%%
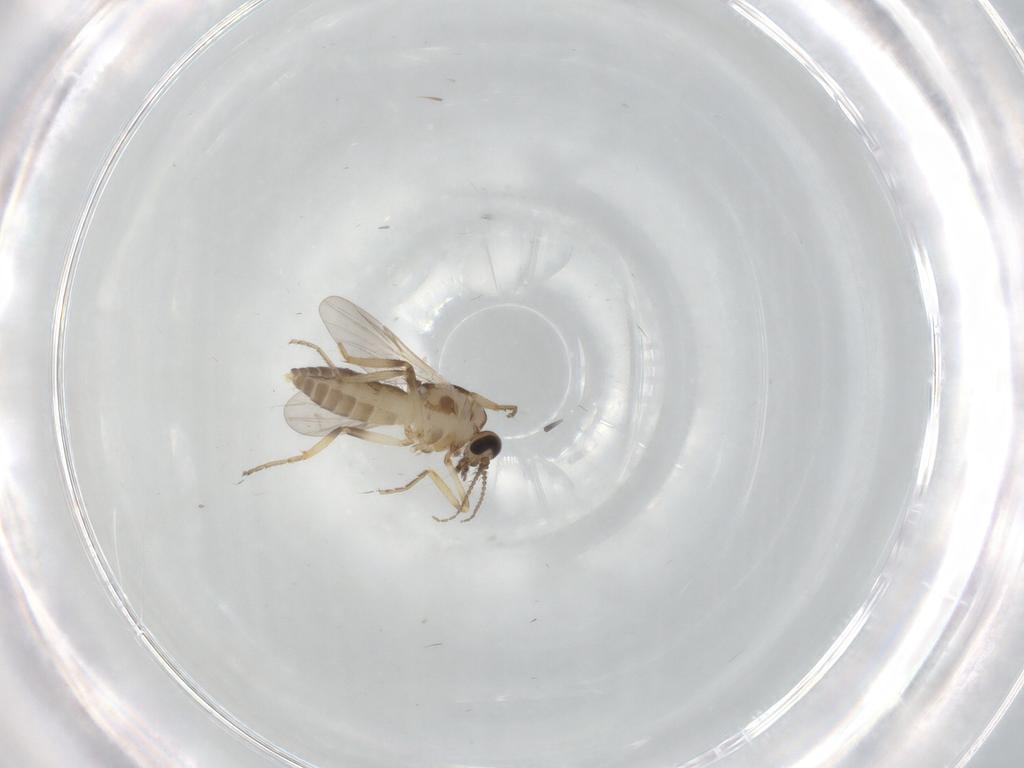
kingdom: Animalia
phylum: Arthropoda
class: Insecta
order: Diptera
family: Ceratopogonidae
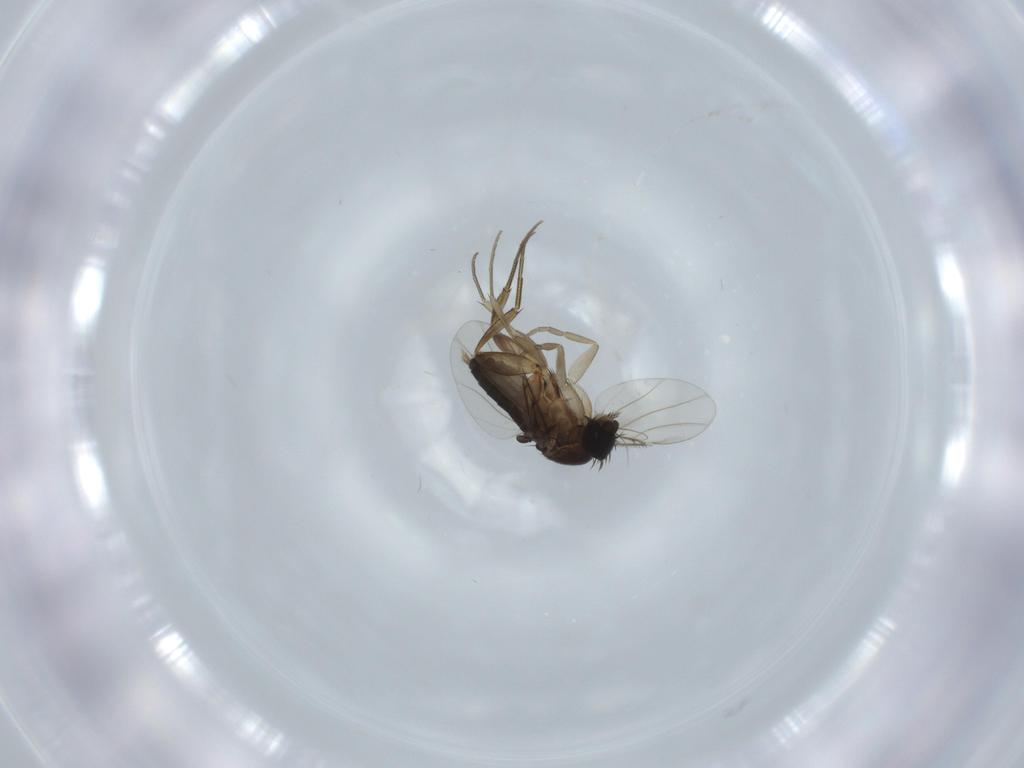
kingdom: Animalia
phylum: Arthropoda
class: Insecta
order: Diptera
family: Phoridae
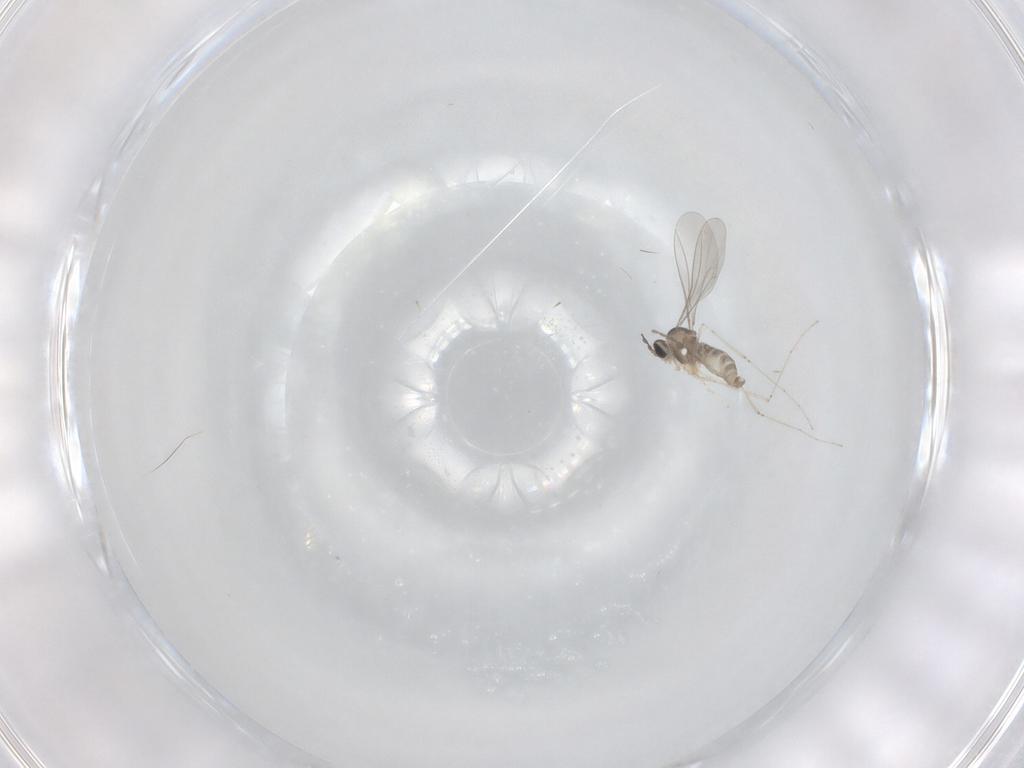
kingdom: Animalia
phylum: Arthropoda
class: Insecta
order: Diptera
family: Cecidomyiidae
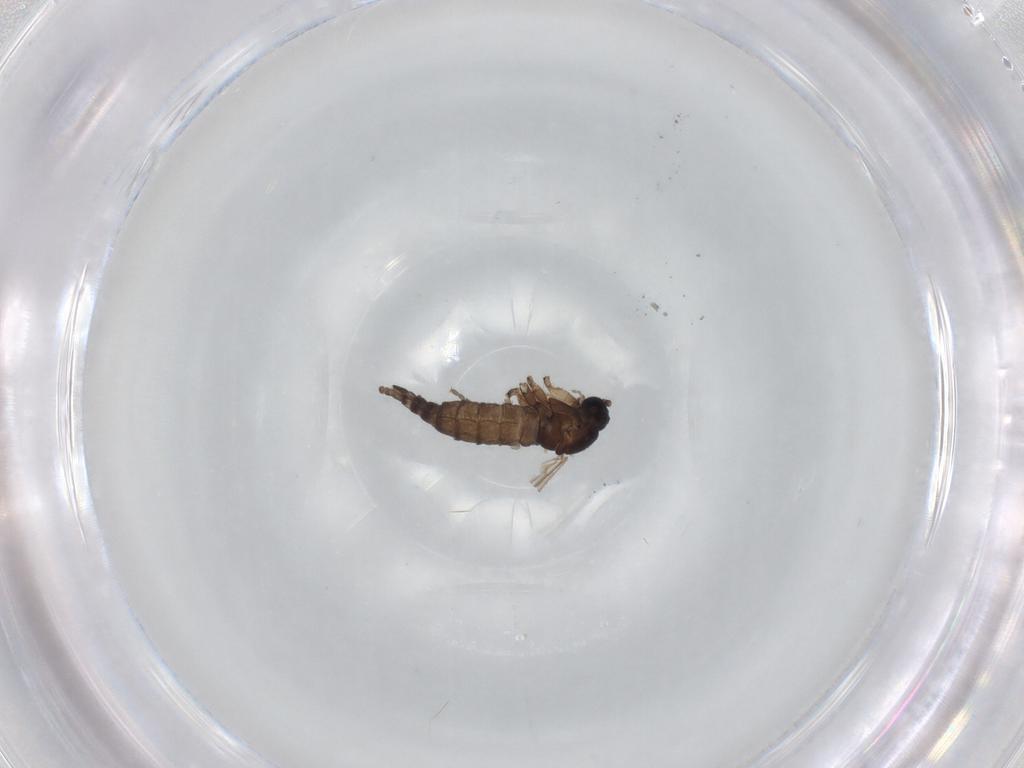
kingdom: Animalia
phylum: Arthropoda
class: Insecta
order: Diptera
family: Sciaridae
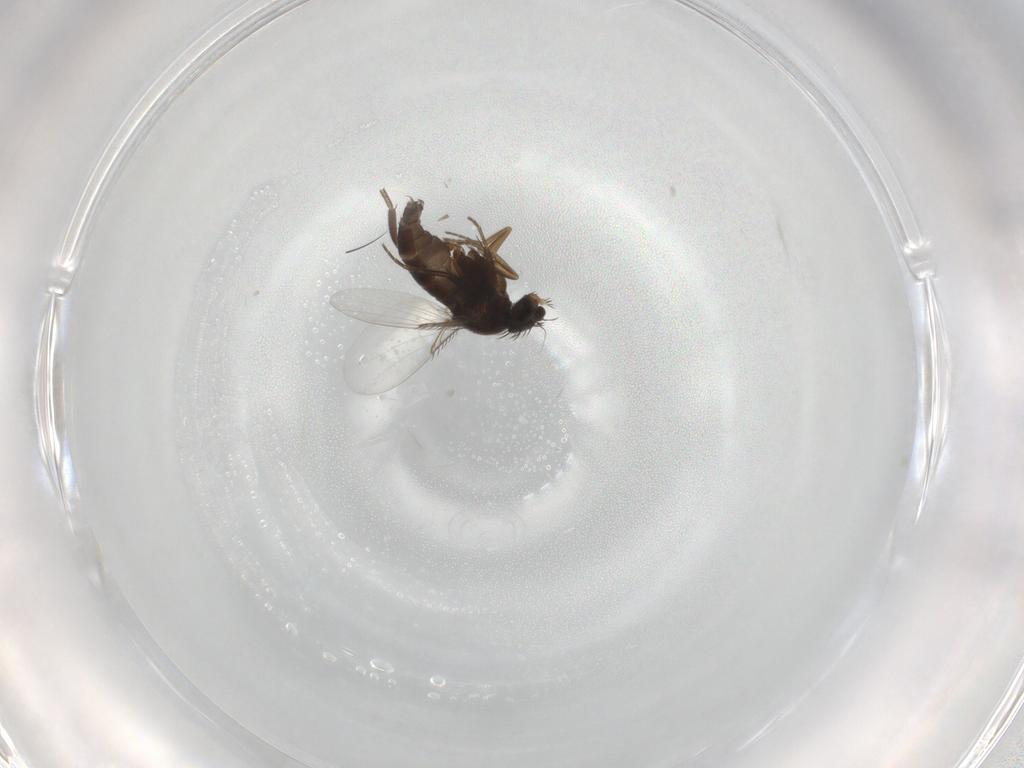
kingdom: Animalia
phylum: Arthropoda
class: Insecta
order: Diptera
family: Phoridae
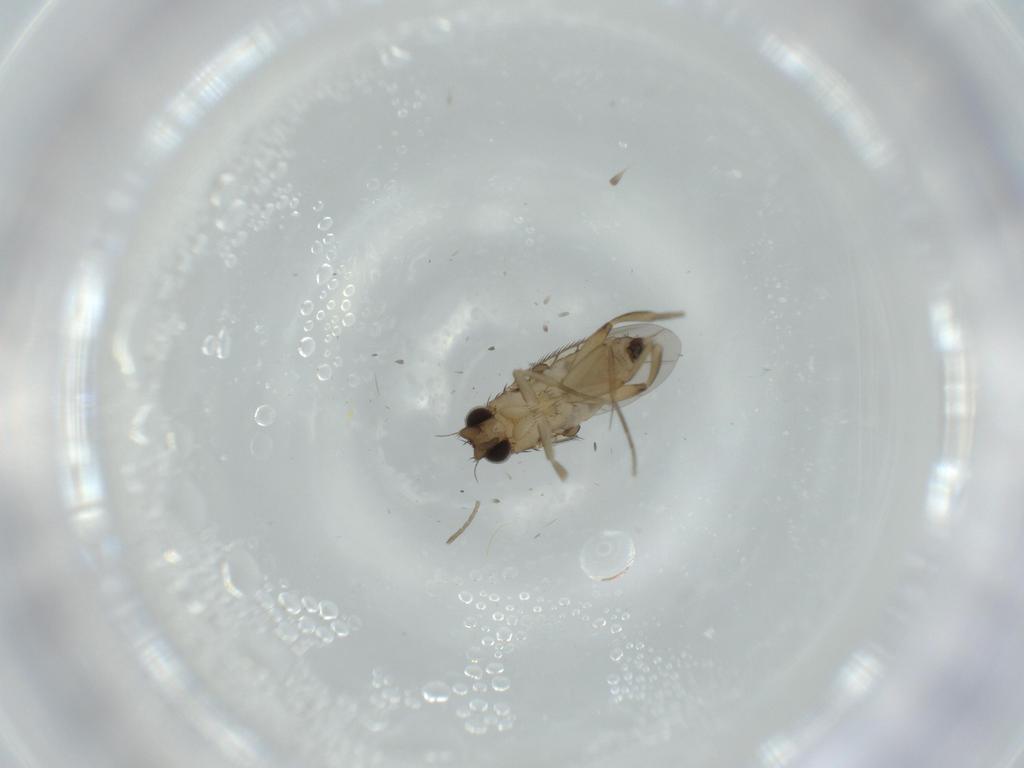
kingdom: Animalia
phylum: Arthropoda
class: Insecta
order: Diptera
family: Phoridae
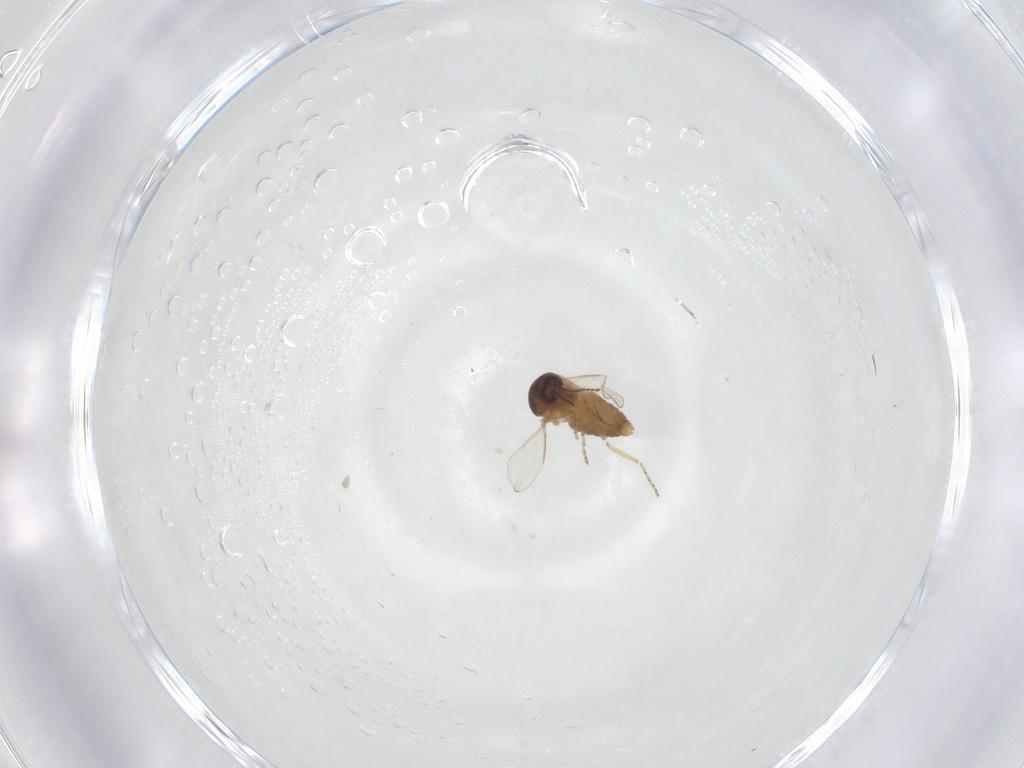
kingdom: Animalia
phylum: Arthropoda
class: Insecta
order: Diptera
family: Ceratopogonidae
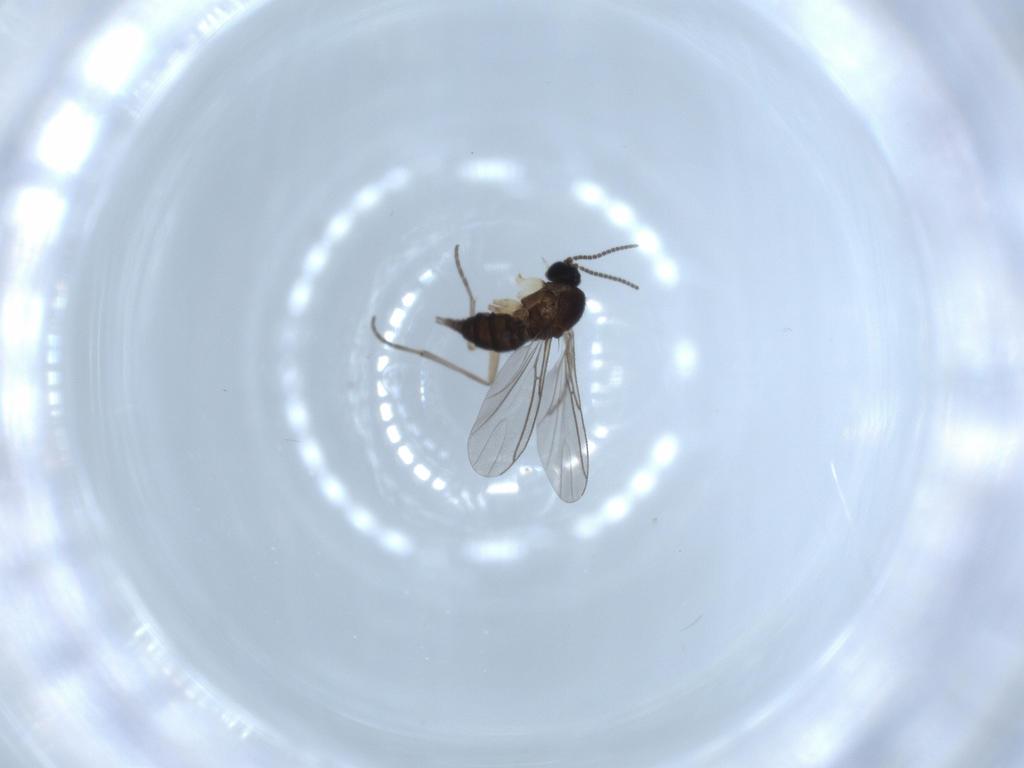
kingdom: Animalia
%%
(WHAT IS ASKED) Reproduce every classification line in all of the entries above verbatim, omitting the pictures.

(COMPLETED TASK)
kingdom: Animalia
phylum: Arthropoda
class: Insecta
order: Diptera
family: Ceratopogonidae
kingdom: Animalia
phylum: Arthropoda
class: Insecta
order: Diptera
family: Phoridae
kingdom: Animalia
phylum: Arthropoda
class: Insecta
order: Diptera
family: Cecidomyiidae
kingdom: Animalia
phylum: Arthropoda
class: Insecta
order: Diptera
family: Sciaridae
kingdom: Animalia
phylum: Arthropoda
class: Insecta
order: Diptera
family: Phoridae
kingdom: Animalia
phylum: Arthropoda
class: Insecta
order: Diptera
family: Phoridae
kingdom: Animalia
phylum: Arthropoda
class: Insecta
order: Diptera
family: Ceratopogonidae
kingdom: Animalia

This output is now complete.